(Extracted material)
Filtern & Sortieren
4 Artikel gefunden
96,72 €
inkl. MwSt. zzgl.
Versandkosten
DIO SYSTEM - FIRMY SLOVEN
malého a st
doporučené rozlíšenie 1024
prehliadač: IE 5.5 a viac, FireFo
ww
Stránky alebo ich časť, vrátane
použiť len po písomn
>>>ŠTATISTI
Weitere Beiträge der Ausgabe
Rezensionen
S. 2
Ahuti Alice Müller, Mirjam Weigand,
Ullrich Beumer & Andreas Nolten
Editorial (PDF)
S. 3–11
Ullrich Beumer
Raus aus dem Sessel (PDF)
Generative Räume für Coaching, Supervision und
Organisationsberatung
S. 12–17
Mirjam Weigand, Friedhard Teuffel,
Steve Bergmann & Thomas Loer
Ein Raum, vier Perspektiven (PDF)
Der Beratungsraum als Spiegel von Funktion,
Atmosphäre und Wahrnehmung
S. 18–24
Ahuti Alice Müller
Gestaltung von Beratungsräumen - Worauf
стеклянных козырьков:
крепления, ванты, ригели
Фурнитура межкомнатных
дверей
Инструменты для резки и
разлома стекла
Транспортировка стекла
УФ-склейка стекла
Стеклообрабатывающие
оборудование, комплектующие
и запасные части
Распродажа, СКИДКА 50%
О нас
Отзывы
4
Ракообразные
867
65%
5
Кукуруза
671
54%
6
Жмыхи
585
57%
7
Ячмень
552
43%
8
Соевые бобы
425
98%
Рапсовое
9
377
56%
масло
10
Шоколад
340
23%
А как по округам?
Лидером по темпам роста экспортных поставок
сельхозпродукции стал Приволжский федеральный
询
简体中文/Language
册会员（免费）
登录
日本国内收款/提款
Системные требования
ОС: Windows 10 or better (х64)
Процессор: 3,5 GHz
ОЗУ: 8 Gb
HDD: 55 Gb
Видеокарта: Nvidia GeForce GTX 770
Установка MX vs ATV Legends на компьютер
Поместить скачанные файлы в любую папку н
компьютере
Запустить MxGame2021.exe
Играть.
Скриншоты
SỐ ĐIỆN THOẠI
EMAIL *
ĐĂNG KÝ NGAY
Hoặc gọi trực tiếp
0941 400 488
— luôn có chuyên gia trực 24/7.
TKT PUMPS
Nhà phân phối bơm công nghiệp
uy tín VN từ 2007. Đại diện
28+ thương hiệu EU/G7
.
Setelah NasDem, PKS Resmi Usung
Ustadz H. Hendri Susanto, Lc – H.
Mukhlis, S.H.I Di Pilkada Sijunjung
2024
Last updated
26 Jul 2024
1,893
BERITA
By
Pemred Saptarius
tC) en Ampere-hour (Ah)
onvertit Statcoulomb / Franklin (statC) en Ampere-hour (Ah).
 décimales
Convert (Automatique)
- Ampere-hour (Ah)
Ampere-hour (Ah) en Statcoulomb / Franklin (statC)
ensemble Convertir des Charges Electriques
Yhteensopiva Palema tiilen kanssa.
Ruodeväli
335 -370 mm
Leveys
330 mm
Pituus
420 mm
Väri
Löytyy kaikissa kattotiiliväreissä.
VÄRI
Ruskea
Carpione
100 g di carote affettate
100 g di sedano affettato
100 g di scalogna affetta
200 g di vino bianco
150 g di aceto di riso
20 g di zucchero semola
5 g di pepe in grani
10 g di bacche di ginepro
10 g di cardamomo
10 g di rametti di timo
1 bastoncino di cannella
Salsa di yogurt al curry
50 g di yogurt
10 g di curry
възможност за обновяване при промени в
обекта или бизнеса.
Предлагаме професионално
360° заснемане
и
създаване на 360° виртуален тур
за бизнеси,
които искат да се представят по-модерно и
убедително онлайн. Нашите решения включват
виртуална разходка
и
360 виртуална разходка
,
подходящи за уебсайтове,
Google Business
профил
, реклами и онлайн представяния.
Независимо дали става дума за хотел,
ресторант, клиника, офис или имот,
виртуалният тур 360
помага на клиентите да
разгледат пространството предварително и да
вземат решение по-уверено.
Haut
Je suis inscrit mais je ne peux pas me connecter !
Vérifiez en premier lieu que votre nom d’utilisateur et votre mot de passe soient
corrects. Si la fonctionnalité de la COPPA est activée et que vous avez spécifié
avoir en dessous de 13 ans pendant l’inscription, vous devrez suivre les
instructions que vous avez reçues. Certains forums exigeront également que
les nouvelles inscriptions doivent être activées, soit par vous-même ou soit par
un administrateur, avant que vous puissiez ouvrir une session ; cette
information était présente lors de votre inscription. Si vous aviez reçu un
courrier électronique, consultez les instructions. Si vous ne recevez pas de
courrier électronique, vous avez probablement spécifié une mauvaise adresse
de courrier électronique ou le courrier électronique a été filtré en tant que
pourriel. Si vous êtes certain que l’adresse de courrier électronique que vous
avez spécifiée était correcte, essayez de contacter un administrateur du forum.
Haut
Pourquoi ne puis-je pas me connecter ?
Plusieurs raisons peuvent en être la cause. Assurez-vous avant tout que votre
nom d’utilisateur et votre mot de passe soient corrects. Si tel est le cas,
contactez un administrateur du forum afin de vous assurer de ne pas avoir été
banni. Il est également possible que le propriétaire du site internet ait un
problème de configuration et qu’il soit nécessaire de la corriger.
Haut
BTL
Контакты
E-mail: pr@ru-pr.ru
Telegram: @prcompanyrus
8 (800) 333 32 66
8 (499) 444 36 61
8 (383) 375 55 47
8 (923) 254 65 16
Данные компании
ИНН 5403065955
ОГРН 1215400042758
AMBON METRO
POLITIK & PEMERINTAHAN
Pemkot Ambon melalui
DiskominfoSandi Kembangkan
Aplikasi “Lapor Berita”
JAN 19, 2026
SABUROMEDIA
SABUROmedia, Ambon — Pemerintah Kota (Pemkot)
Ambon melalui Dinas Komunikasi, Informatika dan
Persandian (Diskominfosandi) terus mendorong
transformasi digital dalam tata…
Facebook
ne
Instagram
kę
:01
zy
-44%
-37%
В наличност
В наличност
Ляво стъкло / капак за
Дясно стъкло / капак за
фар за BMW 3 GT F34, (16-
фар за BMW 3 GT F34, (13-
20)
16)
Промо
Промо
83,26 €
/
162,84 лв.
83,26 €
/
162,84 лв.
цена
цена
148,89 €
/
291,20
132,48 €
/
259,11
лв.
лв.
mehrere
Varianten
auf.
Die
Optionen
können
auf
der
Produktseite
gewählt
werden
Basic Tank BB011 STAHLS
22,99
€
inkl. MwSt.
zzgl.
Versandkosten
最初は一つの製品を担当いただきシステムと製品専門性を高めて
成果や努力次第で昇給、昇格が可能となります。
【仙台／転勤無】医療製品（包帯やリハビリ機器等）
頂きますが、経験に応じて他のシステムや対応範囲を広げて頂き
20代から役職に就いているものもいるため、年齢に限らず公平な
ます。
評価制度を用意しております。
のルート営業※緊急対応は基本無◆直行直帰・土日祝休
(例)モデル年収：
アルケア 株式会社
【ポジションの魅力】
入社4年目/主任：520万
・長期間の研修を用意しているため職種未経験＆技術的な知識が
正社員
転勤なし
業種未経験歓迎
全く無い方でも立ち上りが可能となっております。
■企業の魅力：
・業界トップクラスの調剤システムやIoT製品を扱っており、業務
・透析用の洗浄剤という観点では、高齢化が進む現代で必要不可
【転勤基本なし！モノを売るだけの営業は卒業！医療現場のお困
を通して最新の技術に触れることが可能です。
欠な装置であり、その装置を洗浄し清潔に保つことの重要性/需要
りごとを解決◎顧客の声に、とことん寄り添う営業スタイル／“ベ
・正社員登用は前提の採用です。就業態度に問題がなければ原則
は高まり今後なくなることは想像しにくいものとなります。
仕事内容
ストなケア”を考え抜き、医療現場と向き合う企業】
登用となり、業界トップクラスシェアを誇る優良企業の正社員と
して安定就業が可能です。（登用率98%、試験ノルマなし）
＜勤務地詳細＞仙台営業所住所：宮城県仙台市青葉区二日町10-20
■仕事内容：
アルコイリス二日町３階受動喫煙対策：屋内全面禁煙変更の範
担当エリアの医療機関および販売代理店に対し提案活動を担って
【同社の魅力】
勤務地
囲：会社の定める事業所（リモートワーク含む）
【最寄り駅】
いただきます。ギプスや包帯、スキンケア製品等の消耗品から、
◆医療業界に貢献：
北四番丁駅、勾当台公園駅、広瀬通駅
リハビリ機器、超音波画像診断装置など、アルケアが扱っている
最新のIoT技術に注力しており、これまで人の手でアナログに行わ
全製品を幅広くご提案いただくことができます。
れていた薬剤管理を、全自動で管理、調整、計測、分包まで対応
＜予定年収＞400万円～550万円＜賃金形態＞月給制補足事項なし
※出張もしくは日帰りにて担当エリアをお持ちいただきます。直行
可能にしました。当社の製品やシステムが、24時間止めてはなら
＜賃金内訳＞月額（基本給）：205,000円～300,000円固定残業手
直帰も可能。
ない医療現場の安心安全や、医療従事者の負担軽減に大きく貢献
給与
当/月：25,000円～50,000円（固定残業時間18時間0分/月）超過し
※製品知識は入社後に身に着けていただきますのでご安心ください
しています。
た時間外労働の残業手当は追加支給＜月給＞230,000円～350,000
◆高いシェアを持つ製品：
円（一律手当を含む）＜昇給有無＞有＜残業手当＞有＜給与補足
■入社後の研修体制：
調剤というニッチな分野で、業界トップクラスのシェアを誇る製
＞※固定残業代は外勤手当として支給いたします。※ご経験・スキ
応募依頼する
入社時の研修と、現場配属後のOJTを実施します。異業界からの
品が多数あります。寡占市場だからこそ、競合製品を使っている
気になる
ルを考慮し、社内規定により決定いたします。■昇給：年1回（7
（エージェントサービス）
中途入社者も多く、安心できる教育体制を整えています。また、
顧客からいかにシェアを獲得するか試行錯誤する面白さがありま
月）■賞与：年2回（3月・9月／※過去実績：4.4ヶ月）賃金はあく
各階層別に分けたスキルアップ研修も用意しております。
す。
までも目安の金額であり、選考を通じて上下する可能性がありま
(End Extracted material)
**Your objective:** Say how many lines above contain the string "Ampere", writing only the number.

**Written reply:** 4